Soil air is a continuation of the atmospheric air. Unlike the other components, it is constant state of motion from the soil pores into the atmosphere and from the atmosphere into the pore space. This constant movement or circulation of air in the soil mass resulting in the renewal of its component gases is known as soil aeration.

Composition of Soil Air: The soil air contains a number of gases of which nitrogen, oxygen, carbon dioxide and water vapour are the most important. Soil air constantly moves from the soil pores into the atmosphere and from the atmosphere into the pore space. Soil air and atmospheric air differ in the compositions. Soil air contains a much greater proportion of carbon dioxide and a lesser amount of oxygen than atmospheric air. At the same time, soil air contains a far great amount of water vapour than atmospheric air. The amount of nitrogen in soil air is almost the same as in the atmosphere.

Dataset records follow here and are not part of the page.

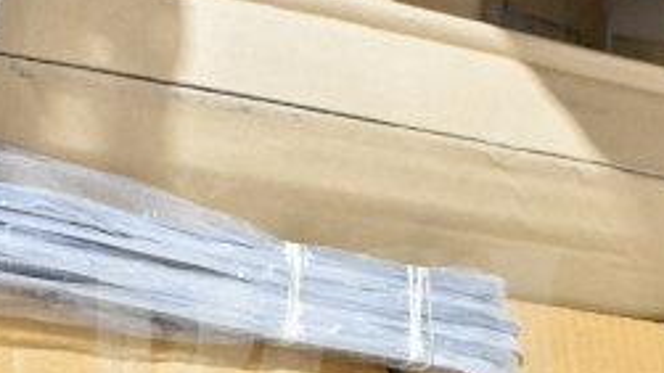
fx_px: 1478
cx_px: 323
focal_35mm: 84
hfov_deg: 25.3
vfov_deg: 13.9
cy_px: 459
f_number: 5.6
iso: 6400
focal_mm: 22
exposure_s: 1/125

Composition of soil and atmospheric air

Percentage by volume

 

Nitrogen

Oxygen

Carbon dioxide

Soil Air

79.2

20.6

0.3

Atmospheric Air

79.9

20.97

0.03

Factors Affecting the Composition of Soil Air:

1. Nature and condition of soil: The quantity of oxygen in soil air is less than that in atmospheric air. The amount of oxygen also depends upon the soil depth. The oxygen content of the air in lower layer is usually less than that of the surface soil. This is possibly due to more readily diffusion of the oxygen from the atmosphere into the surface soil than in the subsoil. Light texture soil or sandy soil contains much higher percentage than heavy soil. The concentration of CO2 is usually greater in subsoil probably due to more sluggish aeration in lower layer than in the surface soil.

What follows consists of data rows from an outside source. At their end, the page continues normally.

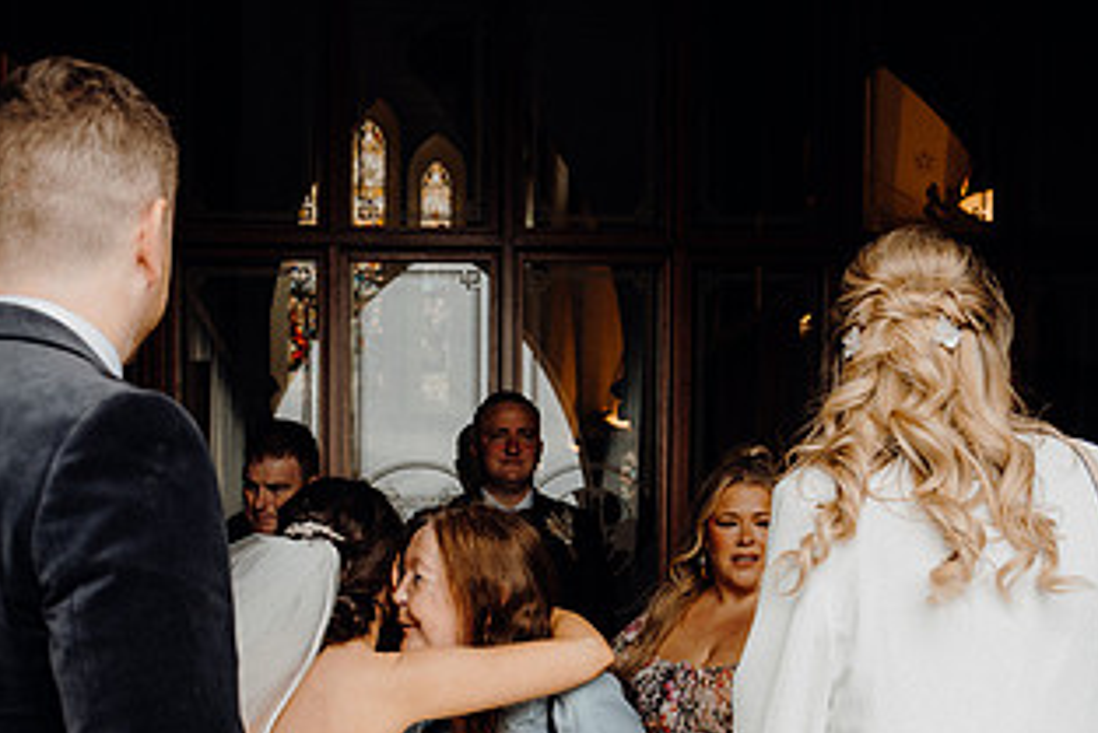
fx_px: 1526
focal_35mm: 50
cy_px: 665
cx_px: 417
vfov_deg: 26.1
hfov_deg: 39.3
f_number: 3.5
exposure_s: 1/200
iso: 160
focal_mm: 27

2. Type of crop: Plant roots require oxygen, which they take from the soil air and deplete the concentration of oxygen in the soil air. Soils on which crops are grown contain more CO2 than fallow lands. The amount of CO2 is usually much greater near the roots of plants than further away. It may be due to respiration by roots.

3. Microbial activity: The microorganisms in soil require oxygen for respiration and they take it from the soil air and thus deplete its concentration in the soil air. Decomposition of organic matter produces CO2 because of increased microbial activity. Hence, soils rich in organic matter contain higher percentage of CO2.

4. Seasonal variation:
The quantity of oxygen is usually higher in dry season than during the monsoon. Because soils are normally drier during the summer months, opportunity for gaseous exchange is greater during this period. This results in relatively high O2 and low CO2 levels. Temperature also influences the CO2 content in the soil air. High temperature during summer season encourages microorganism activity which results in higher production of CO2.